Bruce Brunell tomó la palabra y respondió. Harrison alzó la cabeza para observarlo.

—Ya he discutido este tema con Michael —dijo. El niño siguió sin decir nada. Brunell padre, visiblemente incómodo con la mirada del comisario, agregó—: Quiero decir que ya he hablado con Michael acerca de lo peligroso que es este lugar. No volverá a venir por aquí, se lo aseguro.

Harrison asintió. Su instinto le decía que había algo que no encajaba, pero debía concentrar su atención en Ben. Decidió que retomaría el asunto más tarde. Se despidió de Brunell estrechando su mano y de Michael revolviéndole el cabello. Les dio las gracias a ambos y les dijo que era probable que tuviera que hablar con ellos nuevamente más tarde. Se encaminó hacia el edificio abandonado meditando en las palabras de Bruce Brunell.

Avanzó por el camino de acceso y se detuvo un par de segundos junto al estrecho sendero por el que Michael los había guiado hacía un momento.

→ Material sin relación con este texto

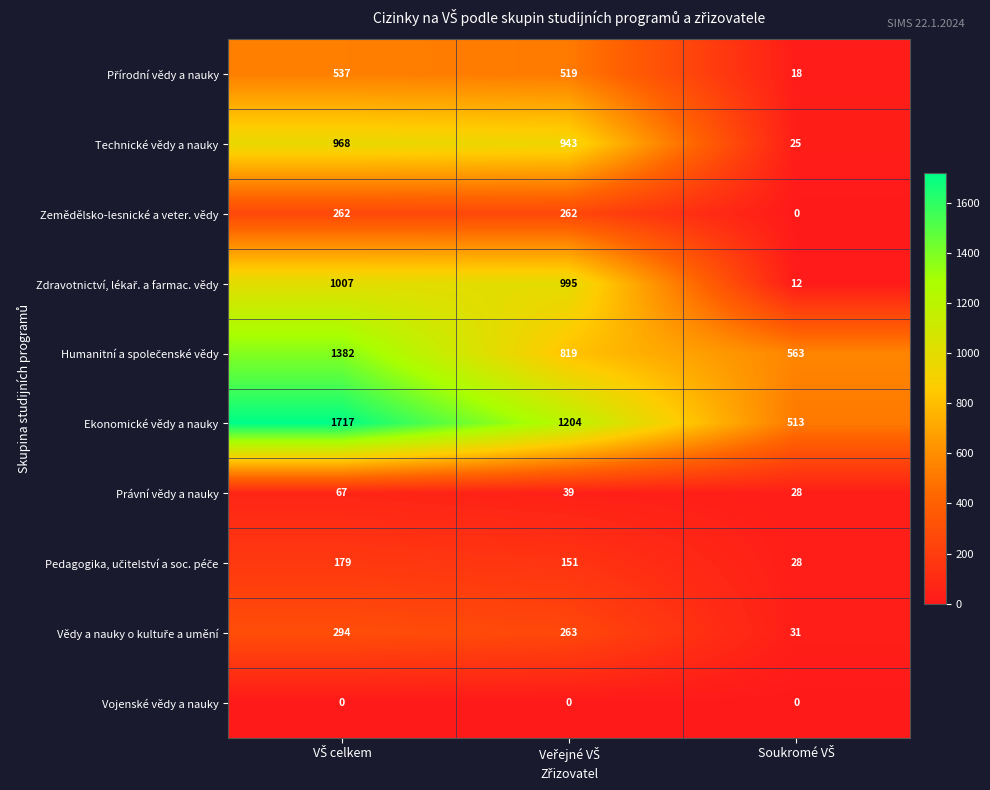

Which series has the largest range (max minus min)?

Ekonomické vědy a nauky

Hallar la bicicleta allí en tan poco tiempo había sido un milagro. Normalmente les hubiera demandado semanas, o quizás meses.

La sensación de que había una pieza fuera de lugar era persistente y molesta.

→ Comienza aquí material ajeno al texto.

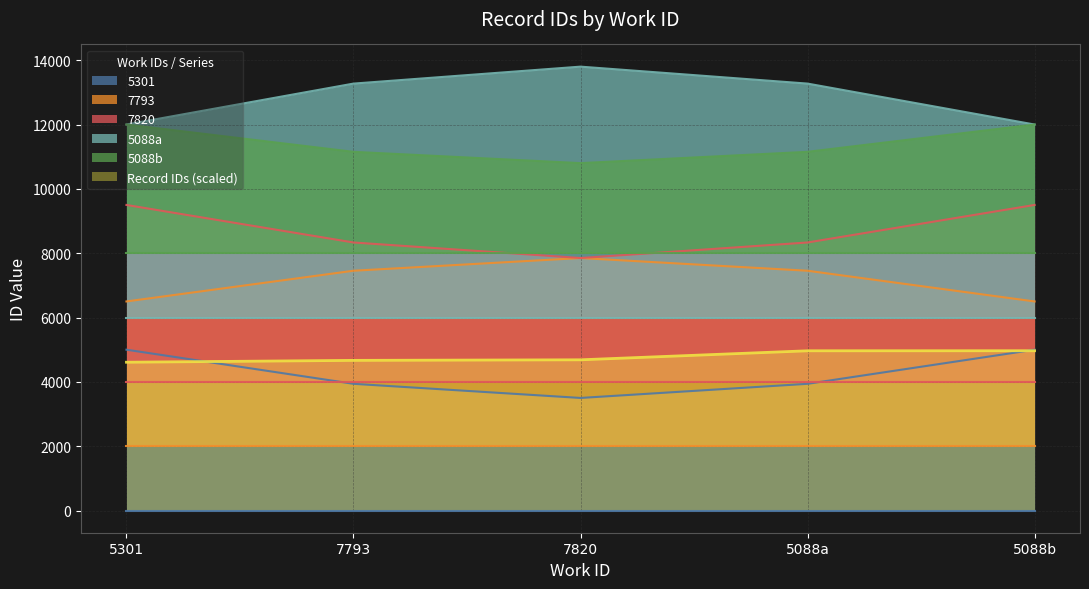

Reading left to right, list all the values displayed in this chart.

4610.4	4668.2	4685.8	4966.2	4967.4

Rápidamente llegó al edificio. La entrada estaba conformada por una escalera ancha de diez escalones. Si en algún momento había gozado de cierta majestuosidad, la suciedad y un intenso olor a orina habían hecho que desapareciera por completo. Harrison subió los peldaños de dos en dos y entró en el edificio sin detenerse. La puerta de entrada había sido robada hacía tiempo.

Lo recibió un salón amplio. Vio charcos de agua diseminados aquí y allá, enredaderas que crecían en las ventanas, pintadas en las paredes…

Dean lo sorprendió apareciendo en el extremo opuesto.

—Harrison… será mejor que vengas a ver esto.

El comisario cruzó el salón dando grandes zancadas, siguiendo a Timbert a través de un pasillo de unos tres metros de ancho. Pocas de las puertas laterales se mantenían en pie. El pasillo se bifurcaba en T; Timbert cogió el camino de la derecha. Segundos después, los dos hombres entraban en un gran depósito, o al menos eso le pareció a Harrison. Más tarde sabrían que aquélla había sido la sala de máquinas, y que los cubículos metálicos ubicados al fondo habían albergado tiempo atrás las bombas que succionaban el agua desde Union Lake.

Ian Sommer estaba de pie a unos cinco metros a la derecha. Harrison no podía ver qué era lo que observaba con atención. Se acercó apresuradamente.